Mea culpa. Only a few minutes after Benjamin Netanyahu completed his address to the U.N. General Assembly yesterday, I sat in the balcony of the hall, even as it emptied out, and banged out a post about an error in Netanyahu's use of his visual aid, the now-infamous Wile E. Coyote bomb chart (which might actually be a Rocky And Bullwinkle bomb chart). I thought Netanyahu was being serious. I thought he was explaining a wonky nuclear non-proliferation issue with an over-simplified chart. I though he was making his red line, as he put it, "clear." I was wrong.
Several friends raised with me the misreading I'd made about Netanyahu's chart. I was to discover that I'd conflated the metrics in the diagram—the listed percentages—with what I thought were levels of uranium enrichment. Uranium spun in centrifuges to a purity of 90 percent makes for weapons-grade stuff. Since Netanyahu was discussing Iranian uranium enrichment, I mistook his chart for referencing these levels. In fact, Netanyahu's chart wasn't about anything technical, anything clear.

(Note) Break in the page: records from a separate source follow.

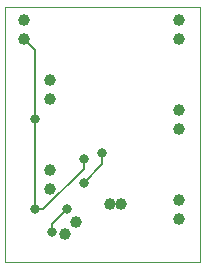
<source format=gbl>
G75*
%MOIN*%
%OFA0B0*%
%FSLAX24Y24*%
%IPPOS*%
%LPD*%
%AMOC8*
5,1,8,0,0,1.08239X$1,22.5*
%
%ADD10C,0.0000*%
%ADD11C,0.0397*%
%ADD12C,0.0317*%
%ADD13C,0.0060*%
D10*
X002517Y002517D02*
X002517Y011017D01*
X009017Y011017D01*
X009017Y002517D01*
X002517Y002517D01*
D11*
X004517Y003454D03*
X004892Y003829D03*
X004017Y004954D03*
X004017Y005579D03*
X006017Y004454D03*
X006392Y004454D03*
X008329Y004579D03*
X008329Y003954D03*
X008329Y006954D03*
X008329Y007579D03*
X008329Y009954D03*
X008329Y010579D03*
X004017Y008579D03*
X004017Y007954D03*
X003142Y009954D03*
X003142Y010579D03*
D12*
X003517Y007267D03*
X005142Y005954D03*
X005767Y006142D03*
X005142Y005142D03*
X004579Y004267D03*
X004079Y003517D03*
X003517Y004267D03*
D13*
X003791Y004267D01*
X005142Y005618D01*
X005142Y005954D01*
X005767Y005767D02*
X005767Y006142D01*
X005767Y005767D02*
X005142Y005142D01*
X004579Y004267D02*
X004079Y003767D01*
X004079Y003517D01*
X003517Y004267D02*
X003517Y007267D01*
X003517Y009579D01*
X003142Y009954D01*
M02*

</source>
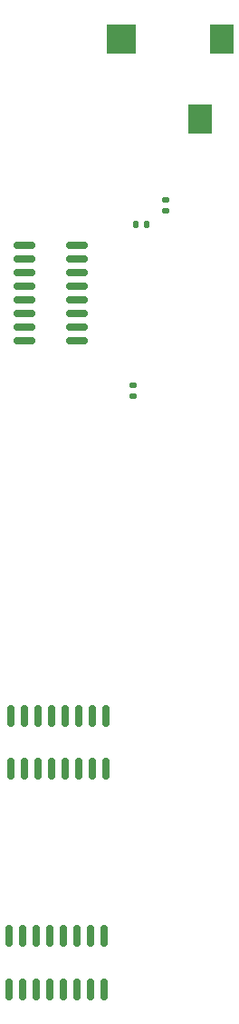
<source format=gbr>
%TF.GenerationSoftware,KiCad,Pcbnew,8.0.8*%
%TF.CreationDate,2025-03-24T10:48:50+01:00*%
%TF.ProjectId,Unit,556e6974-2e6b-4696-9361-645f70636258,rev?*%
%TF.SameCoordinates,Original*%
%TF.FileFunction,Paste,Top*%
%TF.FilePolarity,Positive*%
%FSLAX46Y46*%
G04 Gerber Fmt 4.6, Leading zero omitted, Abs format (unit mm)*
G04 Created by KiCad (PCBNEW 8.0.8) date 2025-03-24 10:48:50*
%MOMM*%
%LPD*%
G01*
G04 APERTURE LIST*
G04 Aperture macros list*
%AMRoundRect*
0 Rectangle with rounded corners*
0 $1 Rounding radius*
0 $2 $3 $4 $5 $6 $7 $8 $9 X,Y pos of 4 corners*
0 Add a 4 corners polygon primitive as box body*
4,1,4,$2,$3,$4,$5,$6,$7,$8,$9,$2,$3,0*
0 Add four circle primitives for the rounded corners*
1,1,$1+$1,$2,$3*
1,1,$1+$1,$4,$5*
1,1,$1+$1,$6,$7*
1,1,$1+$1,$8,$9*
0 Add four rect primitives between the rounded corners*
20,1,$1+$1,$2,$3,$4,$5,0*
20,1,$1+$1,$4,$5,$6,$7,0*
20,1,$1+$1,$6,$7,$8,$9,0*
20,1,$1+$1,$8,$9,$2,$3,0*%
G04 Aperture macros list end*
%ADD10RoundRect,0.135000X-0.185000X0.135000X-0.185000X-0.135000X0.185000X-0.135000X0.185000X0.135000X0*%
%ADD11R,2.200000X2.800000*%
%ADD12R,2.800000X2.800000*%
%ADD13RoundRect,0.150000X0.150000X-0.825000X0.150000X0.825000X-0.150000X0.825000X-0.150000X-0.825000X0*%
%ADD14RoundRect,0.150000X-0.825000X-0.150000X0.825000X-0.150000X0.825000X0.150000X-0.825000X0.150000X0*%
%ADD15RoundRect,0.135000X-0.135000X-0.185000X0.135000X-0.185000X0.135000X0.185000X-0.135000X0.185000X0*%
%ADD16RoundRect,0.135000X0.185000X-0.135000X0.185000X0.135000X-0.185000X0.135000X-0.185000X-0.135000X0*%
G04 APERTURE END LIST*
D10*
%TO.C,R31*%
X159219873Y-32770000D03*
X159219873Y-33790000D03*
%TD*%
D11*
%TO.C,J14*%
X162469873Y-25180000D03*
X164469873Y-17780000D03*
D12*
X155069873Y-17780000D03*
%TD*%
D13*
%TO.C,U3*%
X144774873Y-85755000D03*
X146044873Y-85755000D03*
X147314873Y-85755000D03*
X148584873Y-85755000D03*
X149854873Y-85755000D03*
X151124873Y-85755000D03*
X152394873Y-85755000D03*
X153664873Y-85755000D03*
X153664873Y-80805000D03*
X152394873Y-80805000D03*
X151124873Y-80805000D03*
X149854873Y-80805000D03*
X148584873Y-80805000D03*
X147314873Y-80805000D03*
X146044873Y-80805000D03*
X144774873Y-80805000D03*
%TD*%
D14*
%TO.C,U2*%
X146019873Y-37010000D03*
X146019873Y-38280000D03*
X146019873Y-39550000D03*
X146019873Y-40820000D03*
X146019873Y-42090000D03*
X146019873Y-43360000D03*
X146019873Y-44630000D03*
X146019873Y-45900000D03*
X150969873Y-45900000D03*
X150969873Y-44630000D03*
X150969873Y-43360000D03*
X150969873Y-42090000D03*
X150969873Y-40820000D03*
X150969873Y-39550000D03*
X150969873Y-38280000D03*
X150969873Y-37010000D03*
%TD*%
D15*
%TO.C,R30*%
X156459873Y-35030000D03*
X157479873Y-35030000D03*
%TD*%
D13*
%TO.C,U1*%
X144577537Y-106280000D03*
X145847537Y-106280000D03*
X147117537Y-106280000D03*
X148387537Y-106280000D03*
X149657537Y-106280000D03*
X150927537Y-106280000D03*
X152197537Y-106280000D03*
X153467537Y-106280000D03*
X153467537Y-101330000D03*
X152197537Y-101330000D03*
X150927537Y-101330000D03*
X149657537Y-101330000D03*
X148387537Y-101330000D03*
X147117537Y-101330000D03*
X145847537Y-101330000D03*
X144577537Y-101330000D03*
%TD*%
D16*
%TO.C,R29*%
X156219873Y-51040000D03*
X156219873Y-50020000D03*
%TD*%
M02*

</source>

Instead, Netanyahu's chart used an invented metric: the degree to which Iran had moved along the continuum to producing a nuclear weapon, where things go bang at 100 percent. So the diagram had a Seinfeldian twist: it was about nothing. It's as if he just needed to make up his 90 percent metric because, well, above 90 percent sounds very dire—it's almost there!—and he wanted to give the sense of desperation and exacerbation that things had gone so far without any action.There are other issues with Bibi's presentation—includingl that his message was misleading in terms of the actual technical nuclear work he did describe. Among these, the lack of clarity reigned supreme—the New York Times even wrote up the confusion among prominent Israeli analysts. But perhaps the lack of clarity was the point: sanctions against Iran are biting, the world seems to have little appetite for another war, and Iran is still technically not to the point of being able to build a weapon—a course of action they have not even yet decided on. Iran is playing it safe. Thus Netanyahu created the illusion of alarm, of urgency to act, and I fell for it. I regret the error.